A border officer who assisted in the three-hour detention and examination of Huawei executive Meng Wanzhou before her arrest at Vancouver’s airport two years ago says he didn’t intend to share passcodes for her phones with RCMP.
Scott Kirkland told the B.C. Supreme Court Wednesday that collecting the passcodes is routine during secondary examinations of foreign nationals by the Canada Border Services Agency.
But if he realized at the time that the piece of paper where he wrote them would be passed on to RCMP along with her devices, he would have acted immediately.
“I would have grabbed it back from them, because they’re not allowed to have it. It’s a Privacy Act violation, basically,” he said.
Kirkland is the second in a series of witnesses called to testify at the request of Meng’s defence team, which is gathering evidence for arguments it will make next year that she was subjected to an abuse of process.
The defence has alleged there was a “co-ordinated strategy” to have the RCMP delay her arrest so border officials could question Meng under the pretence of a routine immigration exam.
The request by the United States for her extradition on fraud charges has soured relations between Canada and China.
Kirkland testified that border officers were simply doing their duty by screening Meng before her arrest, because they had their own suspicions of serious criminality and espionage that would affect her admissibility into the country.
Kirkland said he andSowmith Katragadda, his colleague who led her examination, only learned one hour before Meng’s arrival that the RCMP planned to arrest her. They did a quick search for Meng on internal databases and found news articles online involving allegations of American sanction violations and bans on Huawei technologies abroad, he said.
“At that point, we realized this was going to be a high-profile, international examination that just got put into our hands,” he said.
Border officers do not conduct criminal investigations but are required to investigate if they suspect someone is not admissible to Canada, he said.
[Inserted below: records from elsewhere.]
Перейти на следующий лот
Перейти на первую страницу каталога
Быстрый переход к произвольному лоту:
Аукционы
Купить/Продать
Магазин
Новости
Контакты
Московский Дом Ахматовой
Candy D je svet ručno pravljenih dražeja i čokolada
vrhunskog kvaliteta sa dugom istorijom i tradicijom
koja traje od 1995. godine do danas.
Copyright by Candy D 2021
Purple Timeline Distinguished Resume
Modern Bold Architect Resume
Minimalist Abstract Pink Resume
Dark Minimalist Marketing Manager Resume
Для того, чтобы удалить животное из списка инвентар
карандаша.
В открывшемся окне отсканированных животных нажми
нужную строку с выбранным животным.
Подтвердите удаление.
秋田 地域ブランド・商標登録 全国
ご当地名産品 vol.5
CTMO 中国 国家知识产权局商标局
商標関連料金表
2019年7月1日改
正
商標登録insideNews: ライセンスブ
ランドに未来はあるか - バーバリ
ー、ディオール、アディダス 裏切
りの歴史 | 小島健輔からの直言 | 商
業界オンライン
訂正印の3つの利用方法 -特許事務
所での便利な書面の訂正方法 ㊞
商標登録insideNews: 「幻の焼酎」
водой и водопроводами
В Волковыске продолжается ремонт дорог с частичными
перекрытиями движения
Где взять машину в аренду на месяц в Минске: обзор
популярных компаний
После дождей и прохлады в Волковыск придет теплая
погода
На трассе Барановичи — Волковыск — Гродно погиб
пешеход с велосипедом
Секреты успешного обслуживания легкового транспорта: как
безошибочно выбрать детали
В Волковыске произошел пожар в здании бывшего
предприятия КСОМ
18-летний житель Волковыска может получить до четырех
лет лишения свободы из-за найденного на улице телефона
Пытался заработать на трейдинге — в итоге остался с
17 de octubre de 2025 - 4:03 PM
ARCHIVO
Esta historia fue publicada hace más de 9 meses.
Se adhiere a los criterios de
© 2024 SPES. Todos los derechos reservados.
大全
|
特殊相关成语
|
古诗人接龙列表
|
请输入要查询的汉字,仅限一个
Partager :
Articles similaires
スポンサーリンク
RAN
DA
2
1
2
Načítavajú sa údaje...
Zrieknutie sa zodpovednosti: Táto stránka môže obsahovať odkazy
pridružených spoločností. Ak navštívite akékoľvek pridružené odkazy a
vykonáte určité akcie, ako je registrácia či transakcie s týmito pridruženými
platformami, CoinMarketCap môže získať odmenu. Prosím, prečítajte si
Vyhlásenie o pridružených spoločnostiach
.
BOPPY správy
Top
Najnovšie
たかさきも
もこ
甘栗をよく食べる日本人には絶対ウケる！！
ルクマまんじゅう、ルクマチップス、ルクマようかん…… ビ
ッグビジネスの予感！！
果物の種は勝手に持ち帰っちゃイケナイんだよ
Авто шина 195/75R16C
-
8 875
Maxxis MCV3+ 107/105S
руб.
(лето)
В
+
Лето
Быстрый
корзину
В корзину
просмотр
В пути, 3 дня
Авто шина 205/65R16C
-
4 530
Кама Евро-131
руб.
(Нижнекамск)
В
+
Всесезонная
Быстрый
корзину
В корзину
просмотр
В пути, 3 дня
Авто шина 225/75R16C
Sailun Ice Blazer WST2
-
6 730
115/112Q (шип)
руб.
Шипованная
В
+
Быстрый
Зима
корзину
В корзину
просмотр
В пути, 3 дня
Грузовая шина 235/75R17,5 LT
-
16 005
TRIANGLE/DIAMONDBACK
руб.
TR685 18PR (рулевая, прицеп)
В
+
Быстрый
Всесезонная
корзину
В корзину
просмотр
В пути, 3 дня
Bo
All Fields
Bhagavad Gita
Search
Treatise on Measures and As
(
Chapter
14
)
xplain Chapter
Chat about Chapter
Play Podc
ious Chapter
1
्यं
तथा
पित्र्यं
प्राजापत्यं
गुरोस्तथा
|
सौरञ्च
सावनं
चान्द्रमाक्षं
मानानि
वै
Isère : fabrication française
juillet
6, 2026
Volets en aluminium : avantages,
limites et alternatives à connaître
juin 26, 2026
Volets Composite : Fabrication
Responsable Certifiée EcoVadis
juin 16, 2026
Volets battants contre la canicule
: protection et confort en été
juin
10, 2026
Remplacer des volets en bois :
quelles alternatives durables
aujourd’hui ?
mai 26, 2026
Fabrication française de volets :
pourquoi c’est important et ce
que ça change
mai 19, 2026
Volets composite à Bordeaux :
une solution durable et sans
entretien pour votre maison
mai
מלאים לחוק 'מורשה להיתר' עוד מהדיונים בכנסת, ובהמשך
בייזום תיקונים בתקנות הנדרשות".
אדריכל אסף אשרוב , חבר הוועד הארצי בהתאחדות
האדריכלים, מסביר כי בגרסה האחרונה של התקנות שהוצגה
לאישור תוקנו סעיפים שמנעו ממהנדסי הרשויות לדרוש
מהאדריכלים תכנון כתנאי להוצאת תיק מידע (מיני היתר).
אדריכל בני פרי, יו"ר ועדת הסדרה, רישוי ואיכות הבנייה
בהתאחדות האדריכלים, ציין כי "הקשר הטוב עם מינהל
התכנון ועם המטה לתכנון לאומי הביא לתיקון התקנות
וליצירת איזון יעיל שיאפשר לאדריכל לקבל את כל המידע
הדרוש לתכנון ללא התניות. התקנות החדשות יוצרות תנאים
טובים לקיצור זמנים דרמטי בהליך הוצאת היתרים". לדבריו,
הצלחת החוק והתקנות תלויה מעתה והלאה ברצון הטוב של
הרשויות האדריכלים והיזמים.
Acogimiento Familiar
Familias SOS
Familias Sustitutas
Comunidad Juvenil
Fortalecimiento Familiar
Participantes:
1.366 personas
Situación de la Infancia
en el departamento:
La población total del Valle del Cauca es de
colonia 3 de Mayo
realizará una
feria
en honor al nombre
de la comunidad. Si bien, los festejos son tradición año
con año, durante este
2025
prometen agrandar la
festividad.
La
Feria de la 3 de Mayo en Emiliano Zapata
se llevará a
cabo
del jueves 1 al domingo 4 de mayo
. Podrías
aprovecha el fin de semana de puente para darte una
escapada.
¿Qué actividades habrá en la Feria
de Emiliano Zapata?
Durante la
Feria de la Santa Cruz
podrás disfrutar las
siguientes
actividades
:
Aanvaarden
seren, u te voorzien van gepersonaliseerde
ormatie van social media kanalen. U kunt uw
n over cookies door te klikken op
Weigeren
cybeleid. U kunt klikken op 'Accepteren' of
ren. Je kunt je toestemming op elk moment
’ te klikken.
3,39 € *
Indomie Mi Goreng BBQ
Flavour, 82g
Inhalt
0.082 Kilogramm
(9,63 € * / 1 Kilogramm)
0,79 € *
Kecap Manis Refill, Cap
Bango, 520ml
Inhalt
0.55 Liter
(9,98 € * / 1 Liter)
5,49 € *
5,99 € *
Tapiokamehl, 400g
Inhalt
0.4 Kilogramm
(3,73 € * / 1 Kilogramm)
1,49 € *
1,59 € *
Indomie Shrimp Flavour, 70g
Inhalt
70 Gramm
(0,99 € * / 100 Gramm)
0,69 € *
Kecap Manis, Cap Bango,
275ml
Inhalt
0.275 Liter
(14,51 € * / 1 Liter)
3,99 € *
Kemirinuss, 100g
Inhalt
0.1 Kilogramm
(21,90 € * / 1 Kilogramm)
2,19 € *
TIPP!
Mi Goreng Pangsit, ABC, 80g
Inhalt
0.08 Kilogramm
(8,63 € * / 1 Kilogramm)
They do not require a search or arrest warrant, he said.
“It has to be dealt with,” he said. “If a person has a potential to be inadmissible to Canada, we can’t ignore it.”
Kirkland said CBSA made “abundantly clear” to RCMP that Mounties could not interfere in the process.
However, he raised a concern before her plane landed that delaying the arrest could be seen as violating her charter rights.
“It would potentially be seen as a delay, that our examination would be argued as a delay in due process for Ms. Meng,” he said.
At no point did he believe the CBSA examination was unlawful, however, he said.
Border officers collected her devices in an anti-static bag at the RCMP’s request after they identified her, Kirkland said.
Kirkland said he spent most of the examination monitoring Meng’s devices. When Katragadda asked him to collect her phone numbers, he also wrote down her passcodes, he said.
“It would be natural for me to do that, so I went ahead and asked for the passwords,” Kirkland said.
Typically, he returns the piece of paper with passcodes to the foreign national, as a reminder that they should change the codes after the examination.
The examination ended before officers actually searched the devices, he said. He didn’t realize until CBSA reviewed Meng’s apprehension days later that the paper was missing.
Earlier Wednesday, defence lawyer Richard Peck accused the RCMP officer who arrested Meng after the border examination of lying.
Const. Winston Yep testified that he didn’t want to infringe on CBSA jurisdiction by arresting Meng immediately after the plane landed and he was concerned boarding the plane for the arrest created too many safety risks.
“My view is that’s not an honest answer,” Peck told Yep. “Safety was never an issue.”
“There is a risk there, because there are lots of people around there,” Yep responded. “We have to mitigate the risk as much as possible.”